(Beginning of Extract)

There is very little that happens in the punishment model of prison life that teaches a better way to a young man who has broken the law. The proof of that is all around us, but – especially in an election year – getting anyone to take a good hard look inside a prison seems impossible. We live in a disposable culture, and when our youth are a problem, we simply do what we do best. We dispose of them, sometimes forever. Anyone who believes that punishment, and nothing but punishment, is an effective deterrent of criminal behavior in the young is left to explain why our grotesquely expensive prisons have a 50 percent recidivism rate.
As I have written before, the United States has less than five percent of the world’s population, but twenty-five percent of the world’s prisoners. The U.S. has more young men in prison today than all of the leading 35 European countries combined. The ratio of prisoners to citizens in the U.S. is four times what it is in Israel, six times what it is in Canada and China, and thirteen times what it is in Japan. The only governments with higher per capita rates of prisoners are in Third World countries, and even they are only slightly higher.
For a nation struggling with its racial inequities, the prison system is a racial disaster. Currently, young men of African-American and Latino descent comprise 30 percent of our population, but 60 percent of our prison population. But prison isn’t itself an issue that falls conveniently along racial divides.
New Hampshire, where I have spent the last eighteen years in prison, is one of the whitest states in the United States, and yet it is first in the nation not only in its Presidential Primary election, but in prison growth. Between 1980 and 2005, New Hampshire’s state population grew by 34 percent. In that same period, its prison population grew by a staggering 600 percent with no commensurate increase in crime rate.
In an election year, politicizing prisons is just counter-productive and nothing will ever really change. Albert R. Hunt of Bloomberg News had a recent op-ed piece in The New York Times (”A Country of Inmates,” November 20, 2011) in which he decried the election year politics of prisons.

(End of Extract)

## [Assignment]
Extend the essay on American prisons by writing what comes after its final sentence. The listing after this essay is separate material.

(Beginning of Information provided)

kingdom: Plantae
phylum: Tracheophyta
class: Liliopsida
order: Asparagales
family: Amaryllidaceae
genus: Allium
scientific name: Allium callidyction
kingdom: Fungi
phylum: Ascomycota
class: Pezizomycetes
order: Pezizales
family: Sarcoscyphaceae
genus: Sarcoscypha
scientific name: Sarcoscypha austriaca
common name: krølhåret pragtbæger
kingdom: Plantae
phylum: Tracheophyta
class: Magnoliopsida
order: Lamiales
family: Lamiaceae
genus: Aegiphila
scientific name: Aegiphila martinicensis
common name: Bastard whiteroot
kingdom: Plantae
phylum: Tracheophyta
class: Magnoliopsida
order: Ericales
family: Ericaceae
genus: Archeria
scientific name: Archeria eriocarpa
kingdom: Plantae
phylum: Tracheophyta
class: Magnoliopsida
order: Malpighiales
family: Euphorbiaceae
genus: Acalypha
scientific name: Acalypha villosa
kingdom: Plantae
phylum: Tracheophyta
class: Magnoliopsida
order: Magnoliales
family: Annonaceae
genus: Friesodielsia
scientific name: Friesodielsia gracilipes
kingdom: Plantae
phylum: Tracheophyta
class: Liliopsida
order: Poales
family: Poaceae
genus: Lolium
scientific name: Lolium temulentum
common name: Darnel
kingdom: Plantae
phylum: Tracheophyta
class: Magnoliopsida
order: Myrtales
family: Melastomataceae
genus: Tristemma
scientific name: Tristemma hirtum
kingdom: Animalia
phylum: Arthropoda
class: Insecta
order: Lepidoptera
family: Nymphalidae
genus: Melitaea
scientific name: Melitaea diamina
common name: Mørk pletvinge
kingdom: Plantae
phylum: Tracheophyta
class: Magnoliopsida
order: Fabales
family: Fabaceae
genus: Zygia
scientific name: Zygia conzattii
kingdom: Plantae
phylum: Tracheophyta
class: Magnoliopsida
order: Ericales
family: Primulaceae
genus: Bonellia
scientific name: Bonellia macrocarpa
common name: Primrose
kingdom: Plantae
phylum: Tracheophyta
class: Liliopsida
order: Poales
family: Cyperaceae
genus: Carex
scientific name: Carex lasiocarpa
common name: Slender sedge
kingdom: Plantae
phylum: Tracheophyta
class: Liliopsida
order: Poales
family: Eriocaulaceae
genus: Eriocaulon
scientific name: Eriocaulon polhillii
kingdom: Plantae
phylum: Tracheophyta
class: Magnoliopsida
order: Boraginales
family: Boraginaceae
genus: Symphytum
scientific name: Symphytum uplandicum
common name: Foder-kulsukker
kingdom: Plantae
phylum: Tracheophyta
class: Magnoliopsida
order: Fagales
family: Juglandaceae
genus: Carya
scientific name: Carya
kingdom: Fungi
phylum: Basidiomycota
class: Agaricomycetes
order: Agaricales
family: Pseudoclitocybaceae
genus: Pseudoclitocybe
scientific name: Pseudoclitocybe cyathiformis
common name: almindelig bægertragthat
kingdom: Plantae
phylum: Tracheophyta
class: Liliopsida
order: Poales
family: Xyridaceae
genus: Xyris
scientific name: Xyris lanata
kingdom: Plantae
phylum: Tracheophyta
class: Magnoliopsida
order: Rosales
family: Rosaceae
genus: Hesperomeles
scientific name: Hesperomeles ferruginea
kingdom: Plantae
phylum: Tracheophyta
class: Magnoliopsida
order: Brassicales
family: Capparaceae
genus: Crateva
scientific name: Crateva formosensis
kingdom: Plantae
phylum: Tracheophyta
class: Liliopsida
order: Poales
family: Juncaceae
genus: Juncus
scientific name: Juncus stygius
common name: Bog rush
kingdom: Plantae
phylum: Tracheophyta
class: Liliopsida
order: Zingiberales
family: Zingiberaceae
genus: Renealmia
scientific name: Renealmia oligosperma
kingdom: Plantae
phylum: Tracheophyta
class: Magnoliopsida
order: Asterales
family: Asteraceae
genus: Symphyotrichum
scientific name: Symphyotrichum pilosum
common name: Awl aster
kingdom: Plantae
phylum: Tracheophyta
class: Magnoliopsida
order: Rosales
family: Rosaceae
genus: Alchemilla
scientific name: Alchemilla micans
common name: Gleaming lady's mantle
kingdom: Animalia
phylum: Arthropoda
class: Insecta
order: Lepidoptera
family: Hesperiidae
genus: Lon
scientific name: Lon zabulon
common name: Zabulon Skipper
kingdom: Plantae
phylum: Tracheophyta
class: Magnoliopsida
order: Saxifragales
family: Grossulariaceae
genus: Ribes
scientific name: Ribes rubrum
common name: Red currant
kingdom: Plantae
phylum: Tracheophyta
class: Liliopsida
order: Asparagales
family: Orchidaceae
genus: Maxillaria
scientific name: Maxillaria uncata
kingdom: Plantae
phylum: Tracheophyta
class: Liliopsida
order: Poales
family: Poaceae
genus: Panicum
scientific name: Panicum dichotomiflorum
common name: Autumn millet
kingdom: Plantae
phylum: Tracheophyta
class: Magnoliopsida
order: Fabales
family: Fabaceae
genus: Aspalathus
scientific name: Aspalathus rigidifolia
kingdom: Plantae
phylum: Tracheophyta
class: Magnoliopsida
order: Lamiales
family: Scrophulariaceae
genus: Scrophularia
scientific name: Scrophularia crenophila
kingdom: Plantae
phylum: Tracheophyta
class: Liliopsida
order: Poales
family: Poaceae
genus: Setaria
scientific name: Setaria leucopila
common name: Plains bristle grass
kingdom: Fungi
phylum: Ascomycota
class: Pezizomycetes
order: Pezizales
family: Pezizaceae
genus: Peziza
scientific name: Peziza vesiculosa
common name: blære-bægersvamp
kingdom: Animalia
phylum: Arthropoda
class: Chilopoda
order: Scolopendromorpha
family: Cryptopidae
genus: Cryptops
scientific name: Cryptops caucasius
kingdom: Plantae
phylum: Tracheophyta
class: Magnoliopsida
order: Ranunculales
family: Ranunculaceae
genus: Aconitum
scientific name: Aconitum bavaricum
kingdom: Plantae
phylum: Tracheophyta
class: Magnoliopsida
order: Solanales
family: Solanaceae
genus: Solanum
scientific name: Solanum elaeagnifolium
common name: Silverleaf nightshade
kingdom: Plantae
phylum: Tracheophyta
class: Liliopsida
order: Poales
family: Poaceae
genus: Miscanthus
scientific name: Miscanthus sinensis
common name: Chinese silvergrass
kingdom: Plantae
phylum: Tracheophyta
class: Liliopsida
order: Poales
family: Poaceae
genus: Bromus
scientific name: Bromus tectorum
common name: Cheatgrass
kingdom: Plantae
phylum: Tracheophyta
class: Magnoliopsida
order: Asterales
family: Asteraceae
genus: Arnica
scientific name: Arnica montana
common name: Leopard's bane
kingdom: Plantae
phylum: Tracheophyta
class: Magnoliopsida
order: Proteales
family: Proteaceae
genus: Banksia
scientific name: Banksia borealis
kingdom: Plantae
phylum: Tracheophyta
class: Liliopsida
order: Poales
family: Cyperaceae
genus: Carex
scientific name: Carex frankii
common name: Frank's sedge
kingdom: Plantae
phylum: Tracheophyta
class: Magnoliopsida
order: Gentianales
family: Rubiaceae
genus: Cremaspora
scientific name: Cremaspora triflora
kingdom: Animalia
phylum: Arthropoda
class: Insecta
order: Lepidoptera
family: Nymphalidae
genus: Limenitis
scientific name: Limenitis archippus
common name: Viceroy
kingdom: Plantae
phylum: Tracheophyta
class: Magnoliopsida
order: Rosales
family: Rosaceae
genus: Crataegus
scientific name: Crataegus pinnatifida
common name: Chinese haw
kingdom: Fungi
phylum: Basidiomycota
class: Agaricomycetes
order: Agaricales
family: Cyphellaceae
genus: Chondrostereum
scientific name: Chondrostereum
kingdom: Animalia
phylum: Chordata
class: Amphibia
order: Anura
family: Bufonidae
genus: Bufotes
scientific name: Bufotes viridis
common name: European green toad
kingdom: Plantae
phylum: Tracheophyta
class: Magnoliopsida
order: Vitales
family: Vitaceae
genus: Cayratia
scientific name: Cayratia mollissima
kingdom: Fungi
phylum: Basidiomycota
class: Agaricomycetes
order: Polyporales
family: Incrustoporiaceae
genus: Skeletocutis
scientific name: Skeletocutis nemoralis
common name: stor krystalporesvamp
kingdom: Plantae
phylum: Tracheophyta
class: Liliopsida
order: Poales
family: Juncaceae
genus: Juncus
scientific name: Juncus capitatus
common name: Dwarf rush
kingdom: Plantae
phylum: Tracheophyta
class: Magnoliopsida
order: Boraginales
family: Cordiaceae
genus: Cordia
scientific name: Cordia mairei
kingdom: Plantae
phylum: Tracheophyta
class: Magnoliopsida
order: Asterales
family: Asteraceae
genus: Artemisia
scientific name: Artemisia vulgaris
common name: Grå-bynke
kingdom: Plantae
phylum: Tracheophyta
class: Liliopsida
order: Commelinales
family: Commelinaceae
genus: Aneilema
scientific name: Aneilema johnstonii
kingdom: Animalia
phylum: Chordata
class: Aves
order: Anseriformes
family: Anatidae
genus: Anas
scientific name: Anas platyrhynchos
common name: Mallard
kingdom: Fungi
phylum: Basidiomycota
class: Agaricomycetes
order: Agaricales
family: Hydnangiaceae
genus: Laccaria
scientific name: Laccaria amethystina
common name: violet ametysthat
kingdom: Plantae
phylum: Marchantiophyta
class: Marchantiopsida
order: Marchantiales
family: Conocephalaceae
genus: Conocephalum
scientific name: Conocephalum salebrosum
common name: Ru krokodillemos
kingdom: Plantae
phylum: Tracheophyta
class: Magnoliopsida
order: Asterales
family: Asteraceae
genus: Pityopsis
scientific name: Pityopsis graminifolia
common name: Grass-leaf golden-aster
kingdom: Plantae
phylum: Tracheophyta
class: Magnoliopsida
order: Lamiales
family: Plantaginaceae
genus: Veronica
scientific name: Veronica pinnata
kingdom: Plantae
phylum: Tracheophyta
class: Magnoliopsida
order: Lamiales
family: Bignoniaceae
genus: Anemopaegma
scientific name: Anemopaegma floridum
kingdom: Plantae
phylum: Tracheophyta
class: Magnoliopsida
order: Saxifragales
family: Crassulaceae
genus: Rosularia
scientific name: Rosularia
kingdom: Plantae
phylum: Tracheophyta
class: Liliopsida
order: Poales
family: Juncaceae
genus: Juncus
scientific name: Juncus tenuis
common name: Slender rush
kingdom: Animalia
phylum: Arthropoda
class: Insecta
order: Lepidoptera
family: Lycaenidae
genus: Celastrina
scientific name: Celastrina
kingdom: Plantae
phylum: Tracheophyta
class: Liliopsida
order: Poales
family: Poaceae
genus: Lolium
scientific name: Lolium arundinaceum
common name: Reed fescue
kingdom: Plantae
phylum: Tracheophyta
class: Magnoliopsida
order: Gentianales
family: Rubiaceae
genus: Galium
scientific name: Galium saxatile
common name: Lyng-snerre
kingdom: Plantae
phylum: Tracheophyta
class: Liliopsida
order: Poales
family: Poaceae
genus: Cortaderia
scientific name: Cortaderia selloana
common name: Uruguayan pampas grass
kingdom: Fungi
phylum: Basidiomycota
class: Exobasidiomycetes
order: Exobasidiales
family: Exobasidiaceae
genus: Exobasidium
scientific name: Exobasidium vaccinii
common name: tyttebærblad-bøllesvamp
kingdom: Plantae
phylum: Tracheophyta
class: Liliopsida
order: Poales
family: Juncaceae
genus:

(End of Information provided)

## [Result for this exercise]
“This issue [of prison growth]almost never comes up with Republican presidential candidates; one of the few exceptions was a debate in September when audiences cheered the notion of executions in Texas.”
This may be so, but it’s the very sort of political blaming that undermines real serious and objective study of our national prison problem. I am not a Republican or a Democrat, but in fairness I should point out that the current Democratic governor of New Hampshire has but one plan for this State’s overcrowded and ever growing prison system: build a bigger prison somewhere. And as far as executions are concerned, the overwhelmingly Republican state Legislature in New Hampshire voted overwhelmingly to overturn the state’s death penalty ten years ago. Governor Jeanne Shaheen (now U.S. Senator Jeanne Shaheen), a Democrat, vetoed the repeal saying that this State “needs a death penalty.”
Eighty percent of the young men I have met in prison grew up in homes without fathers. The problem seems clear. When prisons and police replace fathers, chaos reigns, and promising young lives are sacrificed.
“Fathers” and “Fatherhood” are concepts with 1,932 direct references in the Old and New Testaments. Without a doubt, fatherhood has long been on the mind of God. In this election year, we could say that the absence of fathers is the elephant in the room.